A nova briga judicial começa frente a uma mudança no mercado de tecnologia, tendo em vista os avanços de empresas como a OpenAI e o DeepSeek pela criação de chips de IA próprios, uma forma de evitar a dependência de outras empresas de hardware, como a Nvidia ou a Huawei. A ação movida pela Apple foi apresentada nesta sexta a um tribunal da Califórnia, região que já passou por outros famosos processos do mundo da tecnologia nos últimos meses, como a batalha judicial entre Elon Musk e Sam Altman pelo domínio da OpenAI.
A relação entre a Apple e a startup de IA havia começado, em 2024, de forma concreta e amigável. À época, as empresas firmaram um acordo para a integração do ChatGPT ao sistema operacional utilizado no iPhone, o iOS. Desde então a parceria atenuou, em especial após a OpenAI anunciar, em 2025, que entraria na indústria dos hardwares. A startup também comprou, no mesmo período, a IO Productions, uma outra startup criada pelo ex-designer da Apple Jony Ive, por US$ 6,4 bilhões. Além disso, a próxima atualização da Siri, principal assistente dos produtos Apple, será baseada na IA do Gemini, do Google, não na tecnologia criada pela OpenAI.
Na petição inicial, que tem 41 páginas, a Apple declarou que “em todos os níveis, desde membros de sua equipe técnica até seu diretor de hardware, e em coordenação com parceiros comerciais, a OpenAI vem roubando os segredos comerciais e informações confidenciais da Apple”. A gigante americana alega que entrevistas feitas para vagas na OpenAI, coordenadas pelo chefe de hardware da empresa, Tang Tan (ex-vice-presidente da Apple), foram pensadas de forma a incentivar os candidatos a compartilharem segredos e tecnologias não lançadas como parte do processo de entrevista.

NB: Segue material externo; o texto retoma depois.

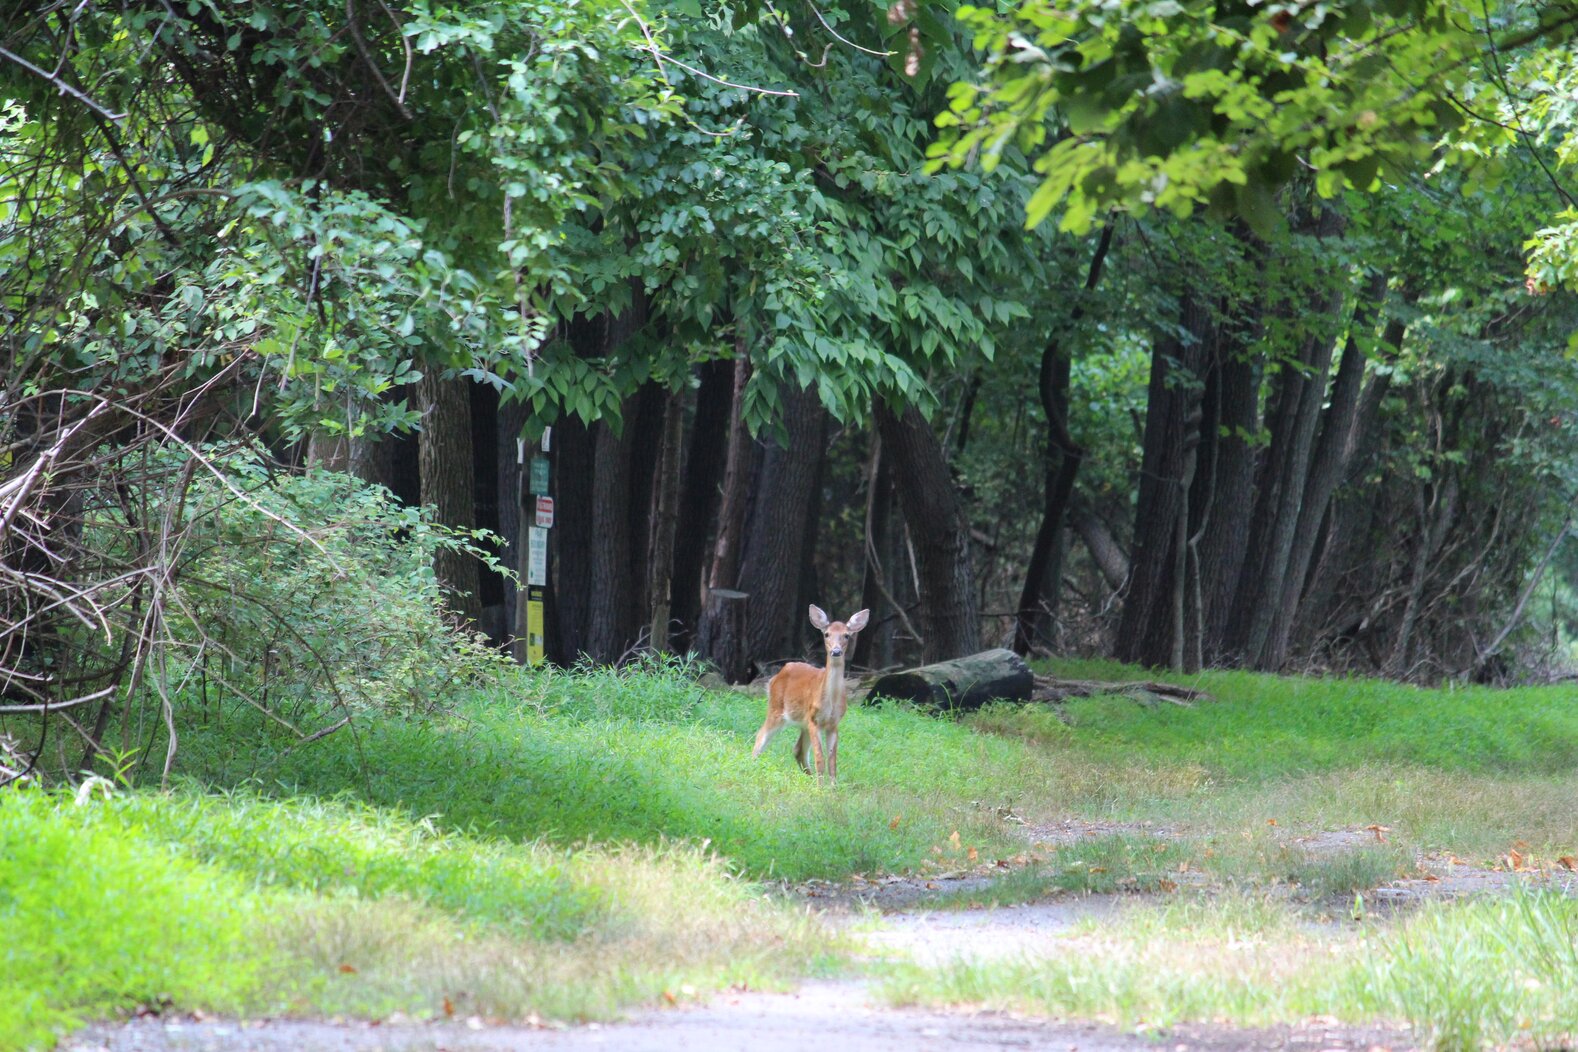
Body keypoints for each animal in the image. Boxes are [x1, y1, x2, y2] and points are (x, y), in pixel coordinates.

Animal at [753, 605, 870, 784]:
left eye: (846, 635)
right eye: (826, 634)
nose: (836, 651)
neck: (831, 702)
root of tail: (775, 677)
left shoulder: (833, 724)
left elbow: (832, 761)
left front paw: (832, 787)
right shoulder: (815, 719)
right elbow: (820, 758)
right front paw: (821, 788)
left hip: (803, 722)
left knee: (798, 750)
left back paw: (810, 778)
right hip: (776, 709)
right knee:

Além disso, a Maçã declarou que a OpenAI teria explicado a funcionários que saíam da empresa para a startup como “driblar” medidas de segurança. Também está em jogo a técnica usada para a finalização metálica dos produtos Apple. Segundo a empresa, a startup de Altman estaria solicitando que empresas de hardware realizassem a técnica para eles, com a impressão de que a Apple teria aprovado.
Em declaração à CNBC, veículo de imprensa americano, a gigante dos iPhones afirmou que “recentemente, evidências significativas que emergiram sugerem que indivíduos empregados pela OpenAI pegaram de forma ilícita segredos e informações confidenciais da Apple sobre suas tecnologias, processos e produtos não lançados”.